33-letni Anglik w ubiegłym roku stoczył dwie walki. Pierwszą z nich przegrał z Chaelem Sonnenem, który w następstwie dostał titleshota, a kilka miesięcy później zwyciężył Briana Stanna.
Tyle samo razy do oktagonu wchodził Belfort, najpierw poddając Anthony Johnsona, by później ulec Jonowi Jonesowi.
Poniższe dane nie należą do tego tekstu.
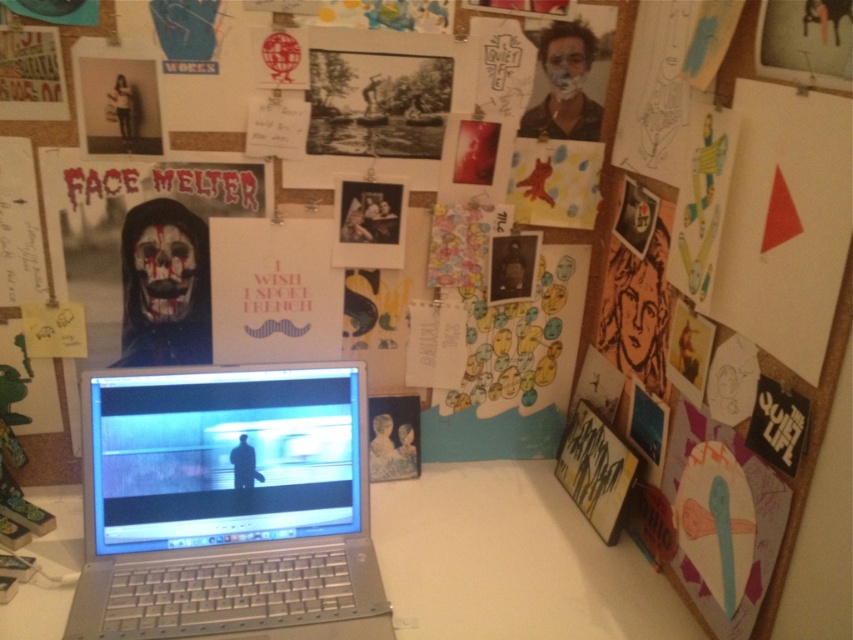
Who is shorter, silver metallic laptop at center or white plastic table at center?

white plastic table at center

Measure the distance between point (212, 497) and camera.

1.04 meters

Who is more distant from viewer, (x=248, y=452) or (x=511, y=486)?

Positioned behind is point (x=511, y=486).

Where is `silver metallic laptop at center`? The height and width of the screenshot is (640, 853). silver metallic laptop at center is located at coordinates (227, 506).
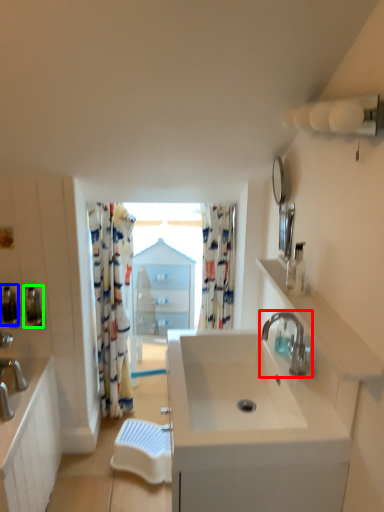
Question: Which is nearer to the tap (highlighted by a red box)? soap dispenser (highlighted by a blue box) or soap dispenser (highlighted by a green box).

Choices:
 (A) soap dispenser
 (B) soap dispenser

Answer: (B)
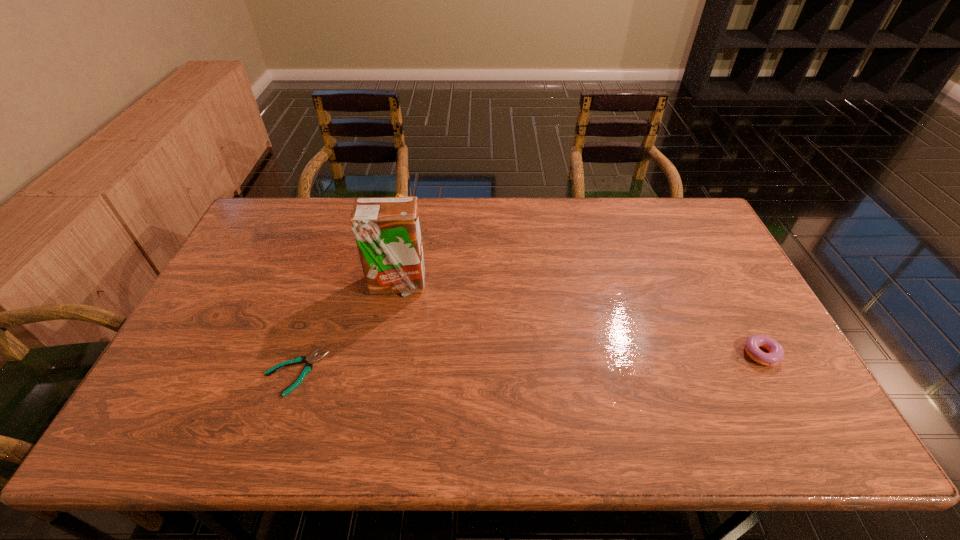
Where is `free space between the doughnut and the shortest object`? The height and width of the screenshot is (540, 960). free space between the doughnut and the shortest object is located at coordinates (529, 364).

What are the coordinates of `free space that is in between the doughnut and the second farthest object` in the screenshot? It's located at (x=580, y=320).

This screenshot has width=960, height=540. Find the location of `blank region between the farthest object and the shortest object`. blank region between the farthest object and the shortest object is located at coordinates (349, 296).

Where is `unoccupied position between the rightmost object and the tallest object`? unoccupied position between the rightmost object and the tallest object is located at coordinates (580, 320).

Identify the location of free area in between the third shortest object and the doughnut. (583, 289).

Locate which object is the second closest to the tallest object. Please provide its 2D coordinates. Your answer should be formatted as a tuple, i.e. [(x, y)], where the tuple contains the x and y coordinates of a point satisfying the conditions above.

[(398, 195)]

This screenshot has width=960, height=540. I want to click on the closest object relative to the tallest object, so click(308, 367).

Locate an element on the screen. vacant space that satisfies the following two spatial constraints: 1. on the front side of the Lego; 2. on the right side of the rightmost object is located at coordinates (376, 356).

Identify the location of vacant position in the image that satisfies the following two spatial constraints: 1. on the back side of the second shortest object; 2. on the right side of the pliers. The height and width of the screenshot is (540, 960). (300, 356).

This screenshot has height=540, width=960. What are the coordinates of `vacant space that satisfies the following two spatial constraints: 1. on the back side of the shortest object; 2. on the right side of the doughnut` in the screenshot? It's located at (300, 356).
Specjalnie na potrzeby tej walki Vitor wszedł do kategorii półciężkiej zastępując swojego rodaka Lyoto Machidę.
Trzymam kciuki za Vitora bo trudno lubić Anglika.
vitor go zje bez wiekszych problemow.Bisping cos zbyt pewny siebie
„po pierwszej rundzie będzie workiem treningowym”- po czym? ;P
Fajnie jakby Bisping wygrał i dostał walkę z Andersonem Silvom
fajnie to będzie jak angol zbierze zasłużone baty
Może Vitor mu przypomni bombę od Hendersona? 😀 Pewnie angol nie kojarzy nawet, hehe……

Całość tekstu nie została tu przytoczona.